Source data
════

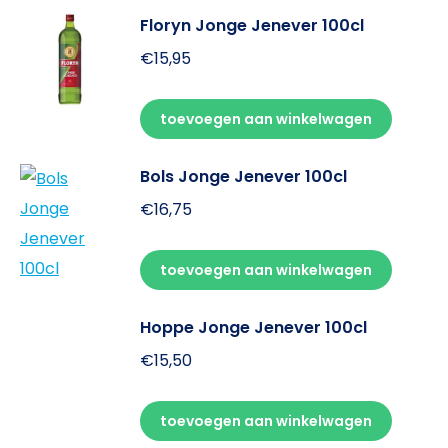
Floryn Jonge Jenever 100cl
€
15,95
toevoegen aan winkelwagen
Bols Jonge Jenever 100cl
€
16,75
toevoegen aan winkelwagen
Hoppe Jonge Jenever 100cl
€
15,50
toevoegen aan winkelwagen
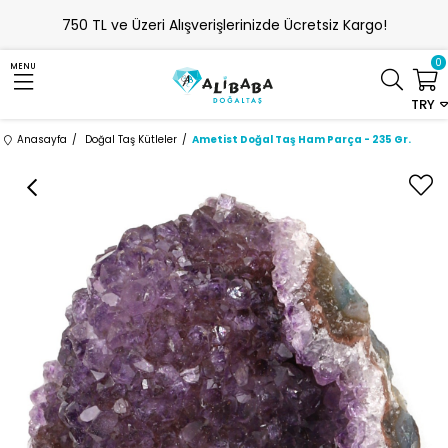
750 TL ve Üzeri Alışverişlerinizde Ücretsiz Kargo!
0
MENU
TRY
Anasayfa
Doğal Taş Kütleler
Ametist Doğal Taş Ham Parça - 235 Gr.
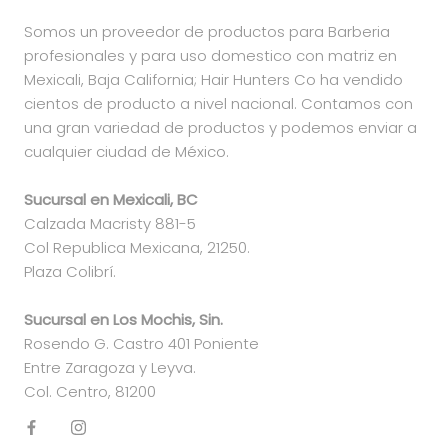
Somos un proveedor de productos para Barberia
profesionales y para uso domestico con matriz en
Mexicali, Baja California; Hair Hunters Co ha vendido
cientos de producto a nivel nacional. Contamos con
una gran variedad de productos y podemos enviar a
cualquier ciudad de México.
Sucursal en Mexicali, BC
Calzada Macristy 881-5
Col Republica Mexicana, 21250.
Plaza Colibrí.
Sucursal en Los Mochis, Sin.
Rosendo G. Castro 401 Poniente
Entre Zaragoza y Leyva.
Col. Centro, 81200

════

YOUR INSTRUCTIONS:
Express the listing above as a JSON list of strings, with one string for each line. Leave out blank lines and the pictures.

ANSWER BOX:
[
  "Floryn Jonge Jenever 100cl",
  "€",
  "15,95",
  "toevoegen aan winkelwagen",
  "Bols Jonge Jenever 100cl",
  "€",
  "16,75",
  "toevoegen aan winkelwagen",
  "Hoppe Jonge Jenever 100cl",
  "€",
  "15,50",
  "toevoegen aan winkelwagen",
  "750 TL ve Üzeri Alışverişlerinizde Ücretsiz Kargo!",
  "0",
  "MENU",
  "TRY",
  "Anasayfa",
  "Doğal Taş Kütleler",
  "Ametist Doğal Taş Ham Parça - 235 Gr.",
  "Somos un proveedor de productos para Barberia",
  "profesionales y para uso domestico con matriz en",
  "Mexicali, Baja California; Hair Hunters Co ha vendido",
  "cientos de producto a nivel nacional. Contamos con",
  "una gran variedad de productos y podemos enviar a",
  "cualquier ciudad de México.",
  "Sucursal en Mexicali, BC",
  "Calzada Macristy 881-5",
  "Col Republica Mexicana, 21250.",
  "Plaza Colibrí.",
  "Sucursal en Los Mochis, Sin.",
  "Rosendo G. Castro 401 Poniente",
  "Entre Zaragoza y Leyva.",
  "Col. Centro, 81200"
]